As distasteful as the subject is, especially to Christians, understanding and conquering hatred is one of the major taskings of our lives. There’s no escaping it. Just being born exposes us to the full, unremitting rage of our arch-enemy, Satan. We innocently inherit entire hordes of demonic entities arrayed against our genetic line. Generational curses abound. It’s common to be detested by other cultural groups simply because of where, or who, you come from.

And then there are the personal enemies we develop on the simple journey of making our way in the world. No matter how benign our intent, inevitably, we screw up. Sincere though we may be, others are injured through our selfishness and ignorance, causing long-lasting offence. Worse yet, there’s no excuse for the nasty back-trail of hubris we leave in our wake; a marvelous argument for the importance of apology and forgiveness.

Who doesn't remember the visceral twist that shocks you when the evil gaze of Satan suddenly shifts upon you through the spiteful actions, calculated malice or deliberate insult of others? We feel it all the way to our toes. Hatred is potent, pervasive and not to be underestimated on any front. If we want to survive, enemies must be defeated, or at the very least, neutralized.

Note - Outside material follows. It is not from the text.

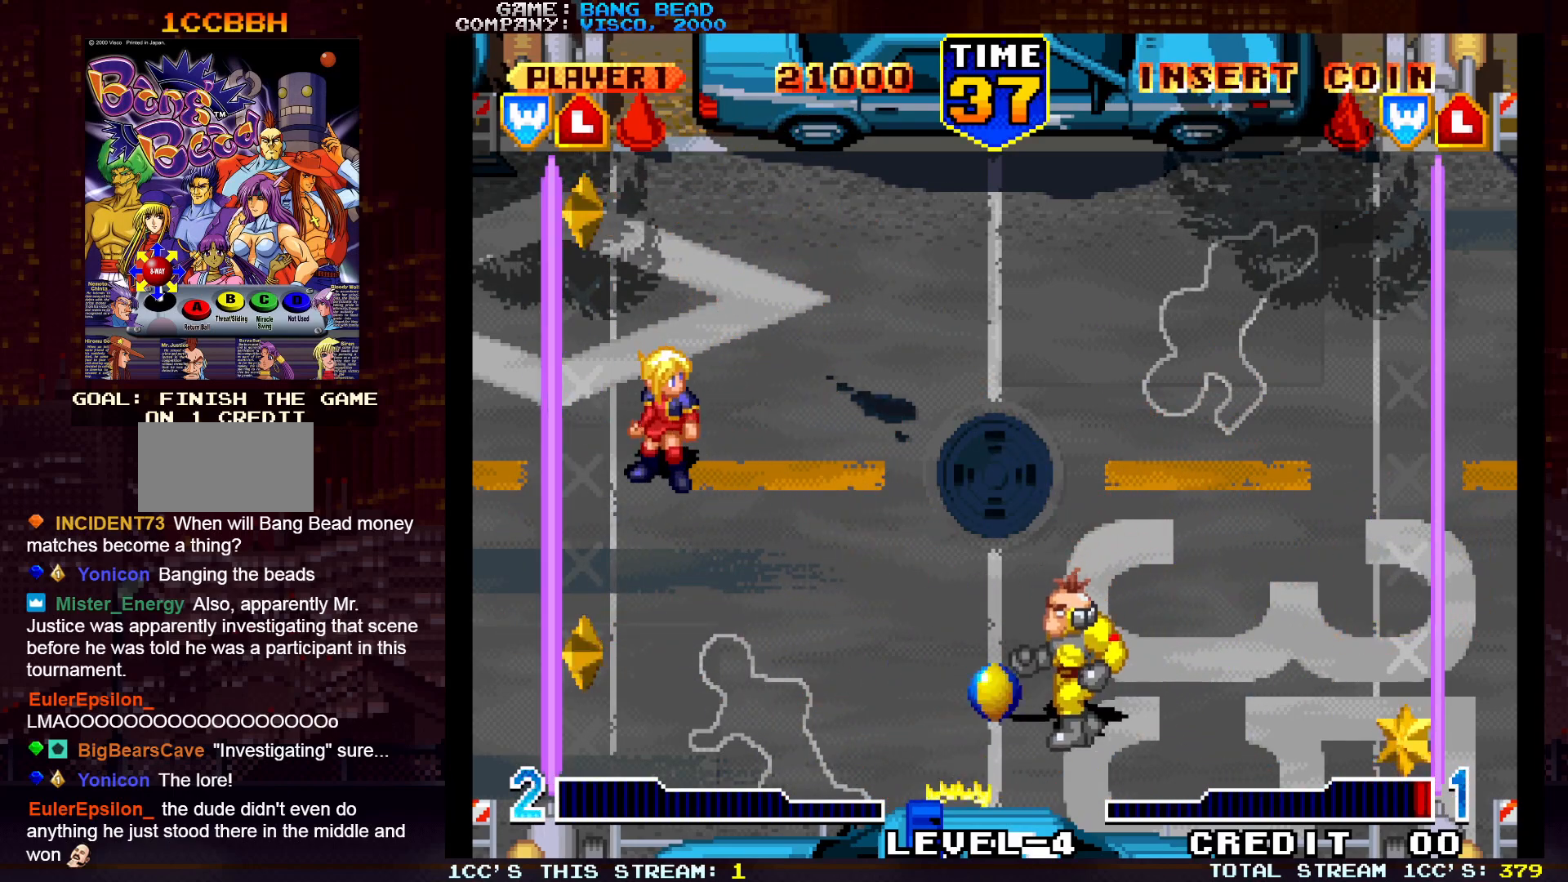
{"dt_ms": 500, "buttons": ["R1"], "left_stick": "down", "events": [[417, "left_stick", "down"], [450, "R1", "down"]]}
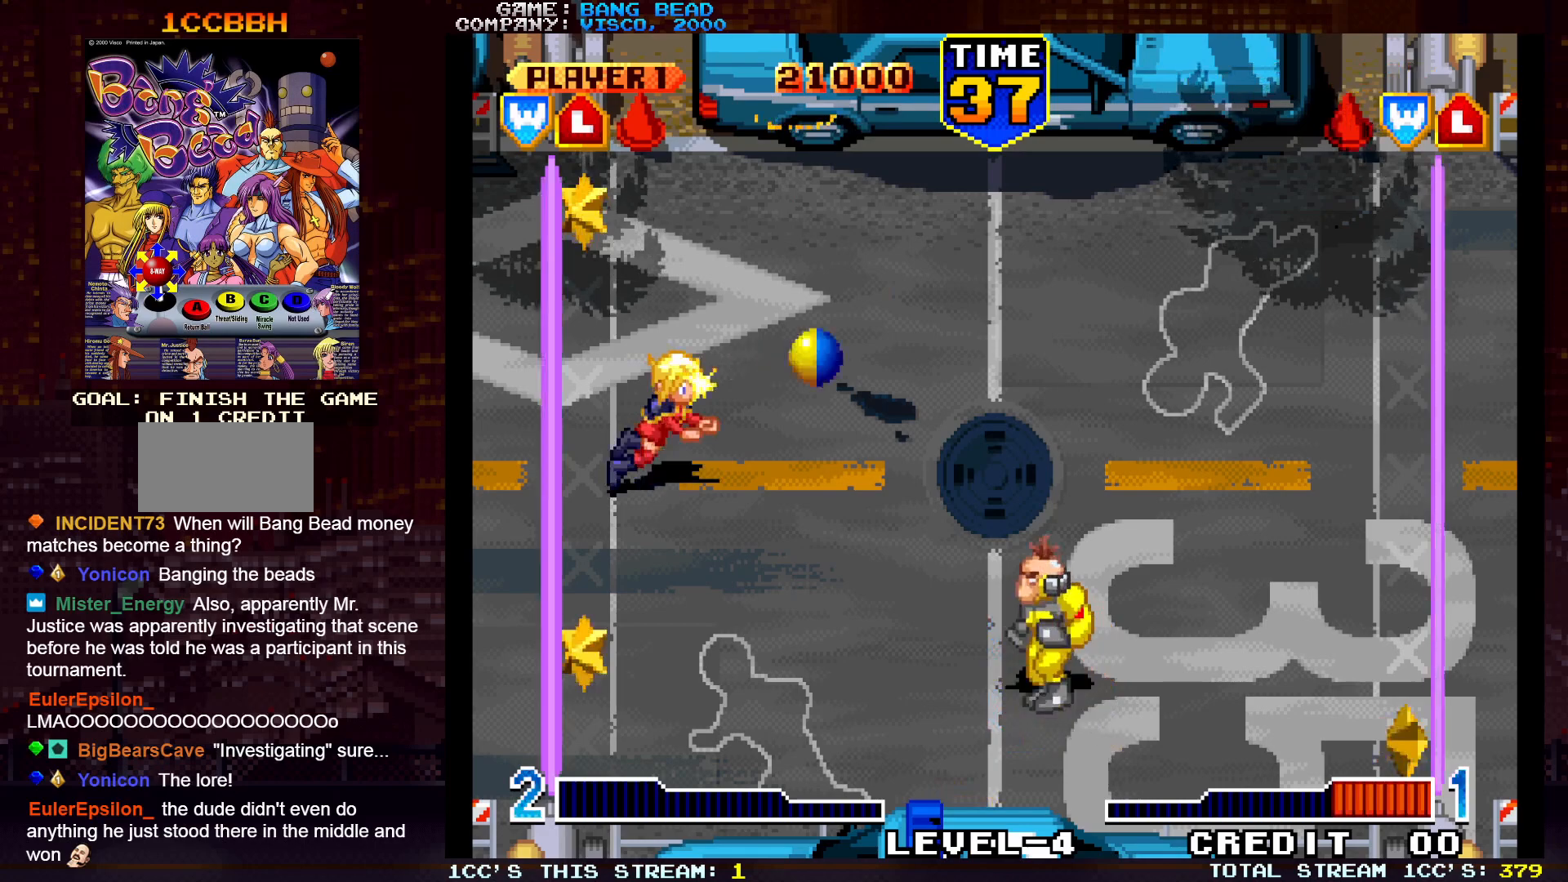
{"dt_ms": 500, "buttons": [], "left_stick": "up", "events": [[33, "R1", "up"], [67, "R1", "down"], [167, "R1", "up"], [317, "left_stick", "center"], [500, "left_stick", "up"]]}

But there’s virtue in out-and-out misanthropes. The psalms are seething with David’s struggles with foes both near and far. His outbursts to God range from absolute terror to the fiercest vitriol all the way to bloodthirsty vengeance. Warts and all are displayed as the shepherd navigates his way through the thorny emotional path to kingship. Some of the most insightful moments, however are found, not amongst his angst over the pursuing Saul, but among the betrayal of friends.

For it was not an enemy that reproached me; then I could have borne it: neither was it he that hated me that did magnify himself against me; then I would have hid myself from him:

But it was thou, a man mine equal, my guide, and mine acquaintance.

We took sweet counsel together, and walked unto the house of God in company.

The words of his mouth were smoother than butter, but war was in his heart: his words were softer than oil, yet were they drawn swords. Psalm 55:12-14, 20-22

Even in the midst of his shattering pain, David’s lyricism poetically, and oh, so accurately, captures the dastardly moment you realize the most dangerous viper is the one in your bosom. In the words of the anonymous cynic, “Lord, protect me from my friends. I can take care of my enemies.” How many times have we experienced the torment of broken confidences, duplicity, gossip, perfidy at critical moments or excruciating treachery? The hidden contempt or rivalry of our nearest and dearest unexpectedly flashing forth can cripple trust for life.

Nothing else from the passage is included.